Location of Seoul, Korea

Fig. 2.
figure 2

Geological map of the study area

Recently, many research projects have examined the relationship between specific land-use patterns, corresponding pollutant emissions and the resulting groundwater quality (Trauth and Xanthopoulos 1997; Hong and Rosen 2001; Lasserre and others 1999). The object of this study is to analyze the relationship between land uses and the well-known contaminant in urban groundwater, NO3-N, and subsequently to develop statistical models for the assessment of nitrate contamination.

Materials and methods

This study was carried out in two steps: at first, data collection and database construction using a Geographic Information System (GIS), and secondly, statistical analysis to investigate the characteristics of NO3-N according to the well depth, rainfall distribution and land uses. The SPSS statistical package for Windows was used for the statistical analysis. The P values for testing the results of statistical analysis were calculated at the 95% significance level.

= MATERIAL PROVIDED =
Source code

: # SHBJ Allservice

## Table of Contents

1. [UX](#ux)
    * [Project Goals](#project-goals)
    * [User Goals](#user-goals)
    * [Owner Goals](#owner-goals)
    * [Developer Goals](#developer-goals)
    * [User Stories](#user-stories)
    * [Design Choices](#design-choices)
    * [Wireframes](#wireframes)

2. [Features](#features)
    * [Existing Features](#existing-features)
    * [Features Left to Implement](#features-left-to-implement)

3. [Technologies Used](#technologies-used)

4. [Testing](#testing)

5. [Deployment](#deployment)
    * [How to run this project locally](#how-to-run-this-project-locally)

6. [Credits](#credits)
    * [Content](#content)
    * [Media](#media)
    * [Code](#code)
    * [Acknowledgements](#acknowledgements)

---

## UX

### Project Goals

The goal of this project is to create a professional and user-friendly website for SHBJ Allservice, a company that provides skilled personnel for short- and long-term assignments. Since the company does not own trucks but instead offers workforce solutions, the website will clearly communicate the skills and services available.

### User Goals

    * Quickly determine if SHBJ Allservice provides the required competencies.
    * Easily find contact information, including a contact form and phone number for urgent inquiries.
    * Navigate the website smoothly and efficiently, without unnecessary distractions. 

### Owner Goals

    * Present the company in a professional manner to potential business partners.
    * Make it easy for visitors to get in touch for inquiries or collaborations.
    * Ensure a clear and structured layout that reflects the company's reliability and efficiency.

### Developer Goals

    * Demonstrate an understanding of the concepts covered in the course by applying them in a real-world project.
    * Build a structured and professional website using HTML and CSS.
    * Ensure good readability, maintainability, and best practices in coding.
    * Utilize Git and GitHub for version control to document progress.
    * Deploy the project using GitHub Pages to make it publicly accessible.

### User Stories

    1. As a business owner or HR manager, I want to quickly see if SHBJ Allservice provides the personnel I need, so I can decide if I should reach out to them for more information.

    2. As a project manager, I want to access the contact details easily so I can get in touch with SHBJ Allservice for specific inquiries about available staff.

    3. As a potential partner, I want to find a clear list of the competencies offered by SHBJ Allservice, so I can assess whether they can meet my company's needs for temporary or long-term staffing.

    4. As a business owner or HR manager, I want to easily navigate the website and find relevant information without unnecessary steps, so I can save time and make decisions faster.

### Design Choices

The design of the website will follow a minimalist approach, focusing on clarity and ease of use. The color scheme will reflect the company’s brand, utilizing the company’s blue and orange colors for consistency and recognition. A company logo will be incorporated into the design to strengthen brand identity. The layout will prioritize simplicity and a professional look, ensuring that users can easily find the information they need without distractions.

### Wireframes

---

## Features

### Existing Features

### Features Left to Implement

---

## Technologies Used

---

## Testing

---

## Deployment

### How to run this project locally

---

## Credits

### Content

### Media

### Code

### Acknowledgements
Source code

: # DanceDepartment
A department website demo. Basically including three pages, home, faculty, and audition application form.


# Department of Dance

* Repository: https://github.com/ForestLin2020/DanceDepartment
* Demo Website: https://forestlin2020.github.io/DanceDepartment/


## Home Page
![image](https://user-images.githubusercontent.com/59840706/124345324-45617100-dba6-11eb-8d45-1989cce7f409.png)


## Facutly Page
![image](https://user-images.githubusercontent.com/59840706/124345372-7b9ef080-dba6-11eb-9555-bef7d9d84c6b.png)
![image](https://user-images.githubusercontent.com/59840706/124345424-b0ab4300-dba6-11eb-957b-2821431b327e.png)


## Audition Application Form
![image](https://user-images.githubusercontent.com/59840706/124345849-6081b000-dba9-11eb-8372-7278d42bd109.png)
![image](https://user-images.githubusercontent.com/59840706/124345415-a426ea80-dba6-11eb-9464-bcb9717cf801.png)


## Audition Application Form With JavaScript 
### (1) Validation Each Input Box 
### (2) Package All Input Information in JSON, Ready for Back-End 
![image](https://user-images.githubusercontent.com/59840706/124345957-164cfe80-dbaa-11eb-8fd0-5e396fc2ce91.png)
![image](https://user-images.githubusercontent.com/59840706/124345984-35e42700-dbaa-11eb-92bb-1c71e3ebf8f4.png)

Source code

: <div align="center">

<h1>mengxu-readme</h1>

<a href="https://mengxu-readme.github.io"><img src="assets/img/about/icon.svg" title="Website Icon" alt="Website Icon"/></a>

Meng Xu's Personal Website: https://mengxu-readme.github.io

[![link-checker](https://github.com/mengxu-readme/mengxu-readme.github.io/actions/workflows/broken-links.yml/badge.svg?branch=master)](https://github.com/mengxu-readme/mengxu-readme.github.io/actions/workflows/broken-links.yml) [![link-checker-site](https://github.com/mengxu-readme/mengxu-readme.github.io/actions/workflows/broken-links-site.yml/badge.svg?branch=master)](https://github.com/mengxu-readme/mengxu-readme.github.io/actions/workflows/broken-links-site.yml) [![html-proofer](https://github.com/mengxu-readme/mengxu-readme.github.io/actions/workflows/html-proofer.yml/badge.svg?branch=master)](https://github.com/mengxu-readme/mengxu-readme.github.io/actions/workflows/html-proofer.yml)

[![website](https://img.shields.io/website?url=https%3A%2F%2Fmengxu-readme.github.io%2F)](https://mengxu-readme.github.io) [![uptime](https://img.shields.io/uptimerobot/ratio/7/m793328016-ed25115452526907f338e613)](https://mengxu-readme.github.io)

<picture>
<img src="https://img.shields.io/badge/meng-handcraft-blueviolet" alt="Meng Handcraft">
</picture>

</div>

= COMPLETE THE FOLLOWING =
1. Answer these from the nitrate study excerpt:
(a) Which contaminant in urban groundwater does the study examine?
(b) What software was used for the statistical analysis?
(c) At what level were the P values calculated?
2. List every earlier study cited by author and year in the nitrate study excerpt.
3. In the nitrate study excerpt, transcribe the stretch from "Recently, many research" through "of nitrate contamination.".
The data shown here is separate from the nitrate study excerpt.

= SOLUTION LIST =
1.
(a) NO3-N
(b) The SPSS statistical package for Windows
(c) The 95% significance level

2.
Trauth and Xanthopoulos 1997
Hong and Rosen 2001
Lasserre and others 1999

3.
Recently, many research projects have examined the relationship between specific land-use patterns, corresponding pollutant emissions and the resulting groundwater quality (Trauth and Xanthopoulos 1997; Hong and Rosen 2001; Lasserre and others 1999). The object of this study is to analyze the relationship between land uses and the well-known contaminant in urban groundwater, NO3-N, and subsequently to develop statistical models for the assessment of nitrate contamination.